■ What needs to be done ■
Search the entries for the word "left" and report each line that has it.
※ ※ ※
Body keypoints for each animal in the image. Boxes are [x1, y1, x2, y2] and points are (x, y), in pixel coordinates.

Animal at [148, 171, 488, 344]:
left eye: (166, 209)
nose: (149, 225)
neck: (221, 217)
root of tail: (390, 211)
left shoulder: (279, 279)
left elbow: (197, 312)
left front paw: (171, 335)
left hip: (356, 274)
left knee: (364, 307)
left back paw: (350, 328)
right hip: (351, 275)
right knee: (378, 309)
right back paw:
※ ※ ※
■ Expected answer ■
left eye: (166, 209)
left shoulder: (279, 279)
left elbow: (197, 312)
left front paw: (171, 335)
left hip: (356, 274)
left knee: (364, 307)
left back paw: (350, 328)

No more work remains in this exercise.